Little Girl “Lost”: An Irish Fable

Nov 26, 2023 9:50 am | Virtual Jerusalem

by Roov Koret

Once upon a time, there lived a cheerful child named Emily, a sprite hailing from the Emerald Isle with a presence as warming as peat fires in winter. The young lass lived in a foreign scape, where horizons stretched wide and flowers whispered not of druids but distant, dryer spirits.

On a joyous holiday, celebrating tradition, Emily was gifted to attend a slumber party, a childhood rite, with laughter and the hushed exchange of dreams as currency. Here, children draped in the innocence of sleepwear gathered, a tableau of the carefree days we all once knew.

But as dawn unfurled its light, the scene suddenly twisted, and the players transmogrified. Into the sleep of innocence, malevolence crept on silent feet. Leprechauns, spirits of old lore, emerged not with mischief, but with implements of destruction gripped in their vengeful hands.

Knives gleamed cold and sharp, Kalashnikovs rattled with the promise of thunder, RPGs loomed like the sickles of the Grim Reaper, and garden hoes, perverted from their nurturing purpose, became instruments of beheading.

The children, nestled in dreams of tomorrow, were seized in a neverending nightmare, looping in the minds of a nation and good folk everywhere. The leprechauns, with a ferocity that defied their fabled origins, unleashed horror upon those too young to understand such ancient hatred.

Emily, in her nightgown, clutching a teddy bear, in stark contrast to the weapons brandished with intent, was torn from the world she knew.

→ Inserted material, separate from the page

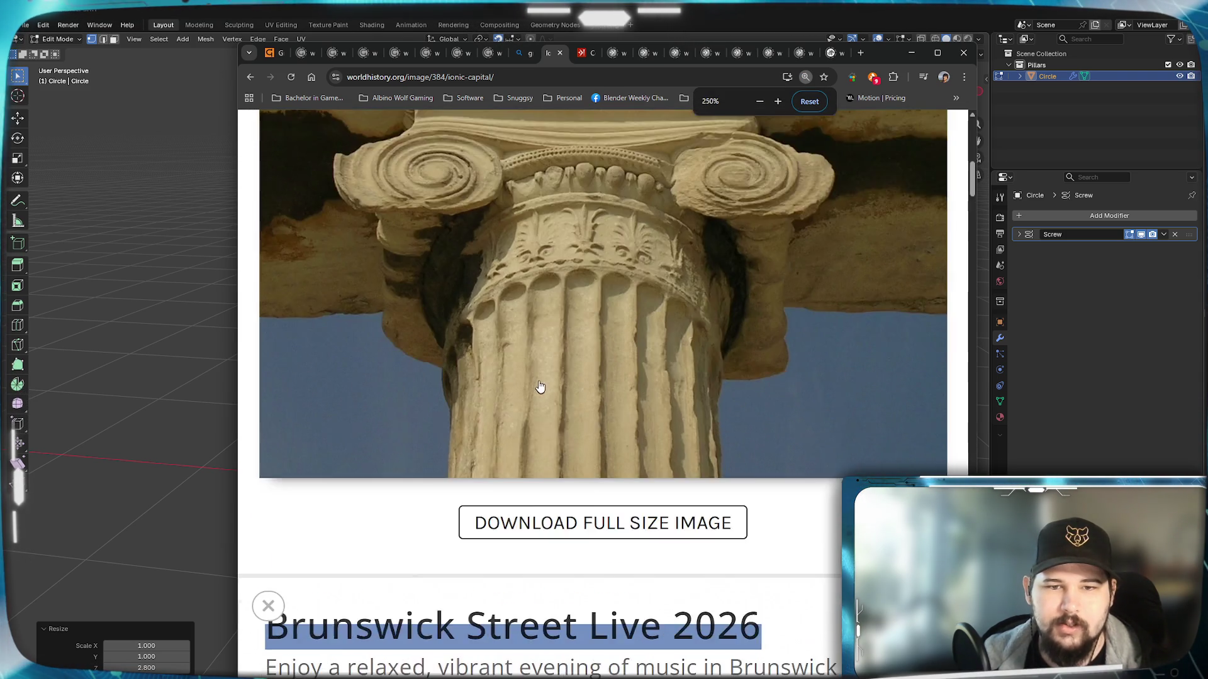
scroll(582, 334, "down", 2, "ctrl")
scroll(582, 334, "up", 3, "ctrl")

The leprechauns, with warlike arsenals, ripped asunder the veil between myth and reality, revealing the evil heart of darkness beating beneath.

Word of atrocities spread, a shadow passing over the hearts of all who heard. Yet, as days turned to weeks, the tale reached the marbled halls of power, and the narrative morphed. The Prime Minister, tweeting like an old crow, spoke of a child ‘lost’ as though she had simply strayed from the path on a woodland walk, rather than being wrenched from the bosom of safety.

His words painted not the portrait of terror that had visited the children, but a sanitized version, a tale to comfort and conceal rather than confront. Instead of rejoicing in Emily’s return, he fed a tale that ignored the leprechauns’ intent, the bloodlust that had shattered the morning’s peace, and the responsibility that the nation of Ireland, awash itself in bloodthirsty leprechauns, avoids.

The lesson of our fable relates to those jaded elites who watch from towers of ivory and gold, who spin tales to shield eyes from the vile truths of their reprehensible choices. The leprechauns, armed as terrorists of the night, are rendered as shadows in the cynical cyan of political palaver.

The moral at the heart of our satire is stark: the greatest evil may not always be the monsters at our doors, but the voices that refuse to call them by their name, who offer prayerful platitudes instead of hard truths, who, in the face of pure evil’s assault on innocence, choose to look away and, in doing so, allow the darkness to fester and spread its reach into the world of children.